The hole for climbing grips is countersunk, so the bolt is out of the way. Drill the small hole all the way through the center of the block first. Then drill the larger hole halfway through the material.
Now, carve the features you want into the foam block using a sharp knife. Soften any edges and further shape the block using sandpaper and pressure from your fingers and thumbs.
Prepare a Silicone bath
To create your mold. you’ll need some silicone and a container to sit your prototype in. You want a container that’s just large enough that the foam block doesn’t touch the walls. Some people (like the guy in the video linked below) glue their foam to a plastic backing and make plasticene dams around them.

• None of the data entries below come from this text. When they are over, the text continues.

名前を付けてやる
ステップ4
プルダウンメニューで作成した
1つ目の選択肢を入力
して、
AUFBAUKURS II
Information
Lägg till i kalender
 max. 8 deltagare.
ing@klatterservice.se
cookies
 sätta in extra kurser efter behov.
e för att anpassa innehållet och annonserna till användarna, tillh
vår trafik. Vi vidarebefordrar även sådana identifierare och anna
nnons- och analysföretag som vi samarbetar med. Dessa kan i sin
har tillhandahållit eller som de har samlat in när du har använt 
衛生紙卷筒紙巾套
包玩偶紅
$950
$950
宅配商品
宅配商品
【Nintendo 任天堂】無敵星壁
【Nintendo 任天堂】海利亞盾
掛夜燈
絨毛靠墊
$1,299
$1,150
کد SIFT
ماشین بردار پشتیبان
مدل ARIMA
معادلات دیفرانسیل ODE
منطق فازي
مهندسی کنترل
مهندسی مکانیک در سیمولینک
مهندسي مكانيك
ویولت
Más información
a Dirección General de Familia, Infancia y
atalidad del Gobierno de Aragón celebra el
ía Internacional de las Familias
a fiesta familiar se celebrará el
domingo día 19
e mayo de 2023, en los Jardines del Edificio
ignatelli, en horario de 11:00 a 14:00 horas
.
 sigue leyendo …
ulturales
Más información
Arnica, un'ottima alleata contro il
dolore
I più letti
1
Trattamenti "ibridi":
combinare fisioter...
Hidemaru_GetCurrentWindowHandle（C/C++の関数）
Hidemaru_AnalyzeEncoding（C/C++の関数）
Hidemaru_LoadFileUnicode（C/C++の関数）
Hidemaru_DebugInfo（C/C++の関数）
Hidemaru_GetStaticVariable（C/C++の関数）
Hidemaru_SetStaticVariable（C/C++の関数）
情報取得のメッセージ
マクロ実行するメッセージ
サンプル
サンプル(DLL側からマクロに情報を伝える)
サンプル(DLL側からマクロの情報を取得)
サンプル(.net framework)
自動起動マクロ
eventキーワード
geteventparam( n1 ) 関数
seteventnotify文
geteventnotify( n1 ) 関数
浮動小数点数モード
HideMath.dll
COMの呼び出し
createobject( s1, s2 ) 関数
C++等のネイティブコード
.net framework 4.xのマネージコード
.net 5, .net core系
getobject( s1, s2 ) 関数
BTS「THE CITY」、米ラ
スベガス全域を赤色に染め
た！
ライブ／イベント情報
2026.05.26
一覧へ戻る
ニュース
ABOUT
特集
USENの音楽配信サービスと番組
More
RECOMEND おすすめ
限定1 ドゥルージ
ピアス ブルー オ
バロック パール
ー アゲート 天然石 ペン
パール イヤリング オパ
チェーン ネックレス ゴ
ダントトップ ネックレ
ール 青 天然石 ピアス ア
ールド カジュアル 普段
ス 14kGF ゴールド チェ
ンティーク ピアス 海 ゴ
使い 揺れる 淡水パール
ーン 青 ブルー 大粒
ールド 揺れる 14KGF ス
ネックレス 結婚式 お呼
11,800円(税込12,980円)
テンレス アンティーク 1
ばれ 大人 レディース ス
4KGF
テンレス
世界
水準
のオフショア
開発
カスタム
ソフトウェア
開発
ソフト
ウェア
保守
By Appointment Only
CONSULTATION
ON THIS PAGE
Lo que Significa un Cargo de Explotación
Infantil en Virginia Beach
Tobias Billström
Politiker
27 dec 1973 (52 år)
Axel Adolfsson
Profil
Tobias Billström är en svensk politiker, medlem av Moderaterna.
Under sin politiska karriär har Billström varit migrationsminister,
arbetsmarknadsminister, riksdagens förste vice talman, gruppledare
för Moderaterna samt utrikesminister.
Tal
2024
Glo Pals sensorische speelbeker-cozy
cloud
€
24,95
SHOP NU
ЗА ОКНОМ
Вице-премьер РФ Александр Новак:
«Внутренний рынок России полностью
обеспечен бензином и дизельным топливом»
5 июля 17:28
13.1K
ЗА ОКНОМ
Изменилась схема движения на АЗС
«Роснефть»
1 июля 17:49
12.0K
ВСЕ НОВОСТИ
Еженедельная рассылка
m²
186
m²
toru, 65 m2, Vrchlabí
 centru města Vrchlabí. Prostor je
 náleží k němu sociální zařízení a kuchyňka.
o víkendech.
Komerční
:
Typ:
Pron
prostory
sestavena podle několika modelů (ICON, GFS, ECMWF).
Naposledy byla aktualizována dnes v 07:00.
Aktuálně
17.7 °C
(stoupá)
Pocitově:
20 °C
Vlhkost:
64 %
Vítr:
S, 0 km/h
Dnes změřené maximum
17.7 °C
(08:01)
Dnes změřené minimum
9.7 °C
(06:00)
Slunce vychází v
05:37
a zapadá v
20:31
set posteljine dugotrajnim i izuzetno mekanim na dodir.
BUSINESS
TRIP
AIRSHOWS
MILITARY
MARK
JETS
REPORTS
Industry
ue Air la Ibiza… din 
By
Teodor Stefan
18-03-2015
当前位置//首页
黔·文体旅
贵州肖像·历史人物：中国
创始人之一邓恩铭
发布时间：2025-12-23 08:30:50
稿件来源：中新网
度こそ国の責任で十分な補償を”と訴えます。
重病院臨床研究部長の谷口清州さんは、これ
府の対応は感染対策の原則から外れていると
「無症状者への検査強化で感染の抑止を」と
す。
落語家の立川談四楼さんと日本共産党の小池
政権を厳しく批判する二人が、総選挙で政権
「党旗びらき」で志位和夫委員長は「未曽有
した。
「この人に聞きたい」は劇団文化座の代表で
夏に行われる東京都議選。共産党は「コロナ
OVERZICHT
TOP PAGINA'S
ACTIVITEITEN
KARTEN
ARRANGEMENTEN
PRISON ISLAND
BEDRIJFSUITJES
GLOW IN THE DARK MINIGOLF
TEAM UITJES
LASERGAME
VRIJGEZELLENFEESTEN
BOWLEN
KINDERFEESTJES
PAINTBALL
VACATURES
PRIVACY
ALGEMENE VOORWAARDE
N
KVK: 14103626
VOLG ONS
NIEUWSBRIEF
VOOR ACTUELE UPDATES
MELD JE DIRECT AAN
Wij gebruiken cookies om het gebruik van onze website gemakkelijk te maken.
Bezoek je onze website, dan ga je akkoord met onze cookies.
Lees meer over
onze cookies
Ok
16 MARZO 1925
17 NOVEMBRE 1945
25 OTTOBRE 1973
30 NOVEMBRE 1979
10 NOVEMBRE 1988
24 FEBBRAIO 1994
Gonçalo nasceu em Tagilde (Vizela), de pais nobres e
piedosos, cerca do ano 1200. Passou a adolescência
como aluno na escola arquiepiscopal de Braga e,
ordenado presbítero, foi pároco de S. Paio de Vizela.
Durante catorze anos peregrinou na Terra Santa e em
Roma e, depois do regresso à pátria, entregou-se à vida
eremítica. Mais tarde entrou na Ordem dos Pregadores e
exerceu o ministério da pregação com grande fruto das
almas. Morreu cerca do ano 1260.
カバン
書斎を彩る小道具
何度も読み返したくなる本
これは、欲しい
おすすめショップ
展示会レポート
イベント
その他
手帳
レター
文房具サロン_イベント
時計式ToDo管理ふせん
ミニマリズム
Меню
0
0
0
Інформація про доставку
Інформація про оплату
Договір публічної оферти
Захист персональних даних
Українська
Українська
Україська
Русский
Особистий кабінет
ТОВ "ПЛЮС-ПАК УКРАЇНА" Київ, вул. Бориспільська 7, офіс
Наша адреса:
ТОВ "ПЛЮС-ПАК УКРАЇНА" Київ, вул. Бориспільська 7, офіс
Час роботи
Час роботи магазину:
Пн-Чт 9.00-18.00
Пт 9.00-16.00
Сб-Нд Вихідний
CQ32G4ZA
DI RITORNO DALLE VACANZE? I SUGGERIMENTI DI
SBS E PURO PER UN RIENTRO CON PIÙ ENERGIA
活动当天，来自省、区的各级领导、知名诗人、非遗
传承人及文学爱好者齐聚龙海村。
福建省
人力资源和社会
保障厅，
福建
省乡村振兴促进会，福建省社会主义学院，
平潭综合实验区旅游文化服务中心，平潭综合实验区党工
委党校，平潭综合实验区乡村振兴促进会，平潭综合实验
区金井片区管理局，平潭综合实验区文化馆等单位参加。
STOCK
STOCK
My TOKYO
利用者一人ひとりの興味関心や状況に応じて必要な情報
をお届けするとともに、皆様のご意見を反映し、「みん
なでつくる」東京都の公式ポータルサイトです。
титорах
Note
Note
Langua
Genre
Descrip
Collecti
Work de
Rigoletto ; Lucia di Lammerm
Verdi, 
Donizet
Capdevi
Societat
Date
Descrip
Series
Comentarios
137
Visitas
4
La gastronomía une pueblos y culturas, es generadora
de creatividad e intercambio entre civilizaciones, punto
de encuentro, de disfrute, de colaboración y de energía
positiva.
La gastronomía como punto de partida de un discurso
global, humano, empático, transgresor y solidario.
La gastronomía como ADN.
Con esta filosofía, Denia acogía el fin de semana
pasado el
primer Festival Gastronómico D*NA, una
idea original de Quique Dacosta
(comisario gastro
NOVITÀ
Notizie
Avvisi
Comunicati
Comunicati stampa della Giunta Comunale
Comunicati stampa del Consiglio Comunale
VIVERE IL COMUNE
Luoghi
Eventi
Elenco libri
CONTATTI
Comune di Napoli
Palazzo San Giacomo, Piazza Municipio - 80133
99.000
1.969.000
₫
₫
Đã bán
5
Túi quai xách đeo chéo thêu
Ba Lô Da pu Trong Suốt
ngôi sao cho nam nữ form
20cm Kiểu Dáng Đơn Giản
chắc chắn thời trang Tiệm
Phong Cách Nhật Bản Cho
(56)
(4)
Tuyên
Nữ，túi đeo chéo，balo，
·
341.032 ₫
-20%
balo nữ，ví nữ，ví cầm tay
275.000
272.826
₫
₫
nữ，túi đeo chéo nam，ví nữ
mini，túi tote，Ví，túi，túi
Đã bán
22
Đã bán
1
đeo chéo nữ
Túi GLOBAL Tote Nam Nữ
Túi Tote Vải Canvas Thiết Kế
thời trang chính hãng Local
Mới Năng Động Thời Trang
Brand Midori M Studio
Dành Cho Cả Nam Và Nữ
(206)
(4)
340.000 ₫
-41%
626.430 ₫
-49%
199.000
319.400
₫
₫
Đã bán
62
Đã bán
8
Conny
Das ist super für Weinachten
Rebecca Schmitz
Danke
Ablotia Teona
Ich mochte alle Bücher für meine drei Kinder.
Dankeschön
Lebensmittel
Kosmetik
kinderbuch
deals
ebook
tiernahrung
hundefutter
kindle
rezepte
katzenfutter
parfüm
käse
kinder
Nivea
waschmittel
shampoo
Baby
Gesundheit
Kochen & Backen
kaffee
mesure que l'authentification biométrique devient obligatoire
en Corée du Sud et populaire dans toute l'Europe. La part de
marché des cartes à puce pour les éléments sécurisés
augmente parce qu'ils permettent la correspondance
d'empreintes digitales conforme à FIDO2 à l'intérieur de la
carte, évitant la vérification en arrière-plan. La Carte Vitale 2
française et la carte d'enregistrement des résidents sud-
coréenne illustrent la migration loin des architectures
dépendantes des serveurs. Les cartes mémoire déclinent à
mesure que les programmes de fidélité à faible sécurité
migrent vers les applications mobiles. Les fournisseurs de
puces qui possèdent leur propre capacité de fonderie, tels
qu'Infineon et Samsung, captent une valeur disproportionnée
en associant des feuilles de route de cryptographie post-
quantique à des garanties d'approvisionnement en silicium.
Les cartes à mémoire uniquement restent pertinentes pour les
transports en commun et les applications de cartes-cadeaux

When the foam is fixed to the bottom of your container (and you’ve checked nothing is touching the sides), it’s time to pour silicone. Many people do a two-part pour, allowing the first layer to partially cure before pouring the second. Tap the container often to knock out air bubbles.
Once the silicone has cured, remove the foam from the inside. You should be left with a sealed mold with a pillar in the middle representing the bolt hole. Drop a washer over this pillar. Clean up any rough edges on the mold and rinse.
Lay on a flat surface and pour in your activated resin until it reaches the lip of the mold. Once cured, the back of the hold will need to be sanded flat. The tiny air pockets in the foam are present as a texture on the surface of the resin.
For a more in-depth explanation, check out the video below from Climbing Workouts.
Some of the biggest names in the industry include Tekniks, Kilter, Atomik, and Flathold. Of these companies, Atomik is one of the most popular for a home setup. Decoy Holds, Metolius, KMZ, and Blue Pill are also popular brands at the moment.
Are you considering opening up a climbing gym or installing a wall to train at home?
A complete set costs about $200-300, depending on the holds you pick. Multiply that by the number of routes to set if you’re a prospective gym owner, and you can get a good picture of the investment required to launch such a business.
Sustainability and Durability
Sadly, casting resin holds is a toxic business (at least until the peanut and soy epoxies are ready). However, it’s important to factor durability into this discussion. A well-made polyester resin/PU resin hold could potentially last a lifetime.
Also, it’s likely that the commercial production of holds is more sustainable than many home projects. Companies carefully manage waste and (in theory) try to reduce their harmful impact on the environment. People messing around at home with toxic goo can be bad news.